- RECORDS FOR THIS TASK:

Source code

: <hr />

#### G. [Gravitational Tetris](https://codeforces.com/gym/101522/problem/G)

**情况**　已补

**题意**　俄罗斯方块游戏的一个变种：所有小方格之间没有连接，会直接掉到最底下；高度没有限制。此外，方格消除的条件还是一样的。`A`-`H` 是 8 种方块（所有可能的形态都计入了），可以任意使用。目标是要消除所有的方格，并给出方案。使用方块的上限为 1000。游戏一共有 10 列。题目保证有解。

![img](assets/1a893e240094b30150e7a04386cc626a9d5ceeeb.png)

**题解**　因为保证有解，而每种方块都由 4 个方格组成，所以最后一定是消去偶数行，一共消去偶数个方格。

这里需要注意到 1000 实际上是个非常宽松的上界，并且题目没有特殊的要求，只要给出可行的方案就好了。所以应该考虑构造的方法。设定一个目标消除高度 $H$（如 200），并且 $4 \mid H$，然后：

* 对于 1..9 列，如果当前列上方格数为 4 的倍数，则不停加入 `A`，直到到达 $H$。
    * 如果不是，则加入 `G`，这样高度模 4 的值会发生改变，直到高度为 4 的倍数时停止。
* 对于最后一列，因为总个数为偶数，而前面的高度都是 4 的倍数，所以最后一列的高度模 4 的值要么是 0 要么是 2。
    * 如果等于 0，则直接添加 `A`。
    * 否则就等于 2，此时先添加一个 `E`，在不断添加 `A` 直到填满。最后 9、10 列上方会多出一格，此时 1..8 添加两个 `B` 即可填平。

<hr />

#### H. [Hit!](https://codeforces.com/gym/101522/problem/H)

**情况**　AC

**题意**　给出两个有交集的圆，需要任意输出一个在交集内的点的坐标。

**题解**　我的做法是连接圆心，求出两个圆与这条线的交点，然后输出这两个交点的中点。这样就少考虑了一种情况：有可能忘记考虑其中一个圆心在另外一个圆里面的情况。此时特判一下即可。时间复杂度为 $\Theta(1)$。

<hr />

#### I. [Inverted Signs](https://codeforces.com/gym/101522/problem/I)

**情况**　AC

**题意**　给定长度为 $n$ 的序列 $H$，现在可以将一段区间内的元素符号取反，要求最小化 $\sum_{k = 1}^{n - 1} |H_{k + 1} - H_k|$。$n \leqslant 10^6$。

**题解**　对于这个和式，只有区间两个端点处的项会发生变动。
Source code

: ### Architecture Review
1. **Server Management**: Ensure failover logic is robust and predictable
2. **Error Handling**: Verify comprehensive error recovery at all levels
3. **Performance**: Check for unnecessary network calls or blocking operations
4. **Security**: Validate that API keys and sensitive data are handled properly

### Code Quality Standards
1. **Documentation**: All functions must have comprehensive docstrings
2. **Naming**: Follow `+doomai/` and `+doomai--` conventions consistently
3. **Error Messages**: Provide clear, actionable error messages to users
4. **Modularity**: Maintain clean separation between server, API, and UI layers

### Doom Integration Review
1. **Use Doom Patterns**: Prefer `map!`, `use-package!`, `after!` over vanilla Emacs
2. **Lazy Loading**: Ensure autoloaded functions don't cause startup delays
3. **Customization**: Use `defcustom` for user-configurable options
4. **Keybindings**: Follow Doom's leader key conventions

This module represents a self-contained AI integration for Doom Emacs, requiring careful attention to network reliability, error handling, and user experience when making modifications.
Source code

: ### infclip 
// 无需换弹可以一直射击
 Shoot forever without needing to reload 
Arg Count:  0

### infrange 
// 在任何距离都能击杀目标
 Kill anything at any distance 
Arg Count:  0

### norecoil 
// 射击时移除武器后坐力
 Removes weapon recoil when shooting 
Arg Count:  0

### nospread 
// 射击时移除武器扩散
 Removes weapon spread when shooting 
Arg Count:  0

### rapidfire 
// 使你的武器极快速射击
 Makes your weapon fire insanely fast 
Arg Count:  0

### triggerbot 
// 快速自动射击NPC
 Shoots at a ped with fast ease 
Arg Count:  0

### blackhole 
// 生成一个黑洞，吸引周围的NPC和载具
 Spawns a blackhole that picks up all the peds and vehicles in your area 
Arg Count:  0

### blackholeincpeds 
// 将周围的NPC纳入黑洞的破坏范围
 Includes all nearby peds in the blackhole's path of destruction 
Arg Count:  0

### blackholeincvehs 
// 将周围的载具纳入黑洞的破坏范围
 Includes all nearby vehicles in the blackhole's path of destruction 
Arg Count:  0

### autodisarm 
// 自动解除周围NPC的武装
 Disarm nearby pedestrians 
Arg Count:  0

...

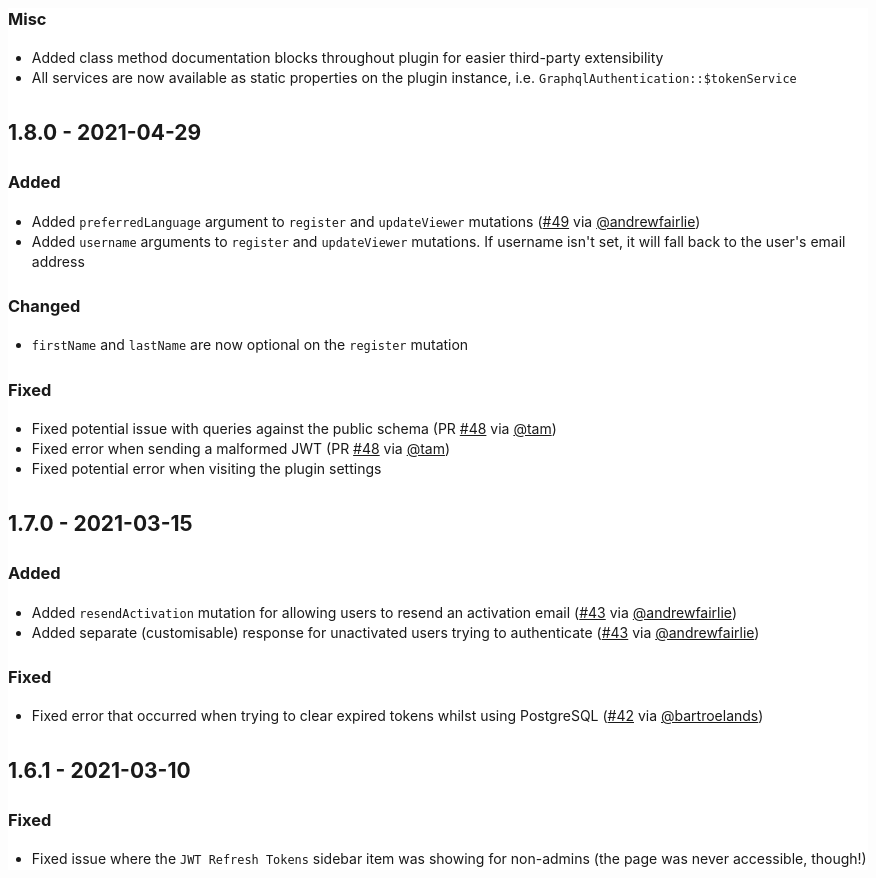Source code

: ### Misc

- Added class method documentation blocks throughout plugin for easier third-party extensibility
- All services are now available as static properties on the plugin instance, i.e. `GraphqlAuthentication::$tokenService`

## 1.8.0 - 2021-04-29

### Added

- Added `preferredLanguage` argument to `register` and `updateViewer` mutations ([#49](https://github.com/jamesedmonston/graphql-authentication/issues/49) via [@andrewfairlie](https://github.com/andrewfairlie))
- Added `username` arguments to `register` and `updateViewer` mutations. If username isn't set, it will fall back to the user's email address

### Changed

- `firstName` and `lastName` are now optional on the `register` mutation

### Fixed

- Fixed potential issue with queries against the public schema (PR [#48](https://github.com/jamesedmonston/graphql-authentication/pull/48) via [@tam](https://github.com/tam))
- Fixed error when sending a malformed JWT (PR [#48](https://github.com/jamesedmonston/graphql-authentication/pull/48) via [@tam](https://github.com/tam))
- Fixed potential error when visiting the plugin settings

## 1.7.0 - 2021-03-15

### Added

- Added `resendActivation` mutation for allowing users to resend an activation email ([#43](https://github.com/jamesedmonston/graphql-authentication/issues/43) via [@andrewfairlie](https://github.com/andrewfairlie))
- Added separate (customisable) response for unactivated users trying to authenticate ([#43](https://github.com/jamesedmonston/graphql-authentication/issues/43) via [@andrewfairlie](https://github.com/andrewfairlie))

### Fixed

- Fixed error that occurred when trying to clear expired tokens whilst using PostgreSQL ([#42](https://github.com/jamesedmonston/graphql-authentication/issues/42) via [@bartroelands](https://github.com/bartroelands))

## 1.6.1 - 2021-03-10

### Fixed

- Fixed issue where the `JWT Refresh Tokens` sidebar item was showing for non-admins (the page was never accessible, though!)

- EXERCISE BRIEF: Out of the entries above, write out only the lines between the line holding "## 1.6.1 - 2021-03-10" and the line holding "- Fixed issue", inclusive, each exactly as given.

- REPLY:
## 1.6.1 - 2021-03-10

### Fixed

- Fixed issue where the `JWT Refresh Tokens` sidebar item was showing for non-admins (the page was never accessible, though!)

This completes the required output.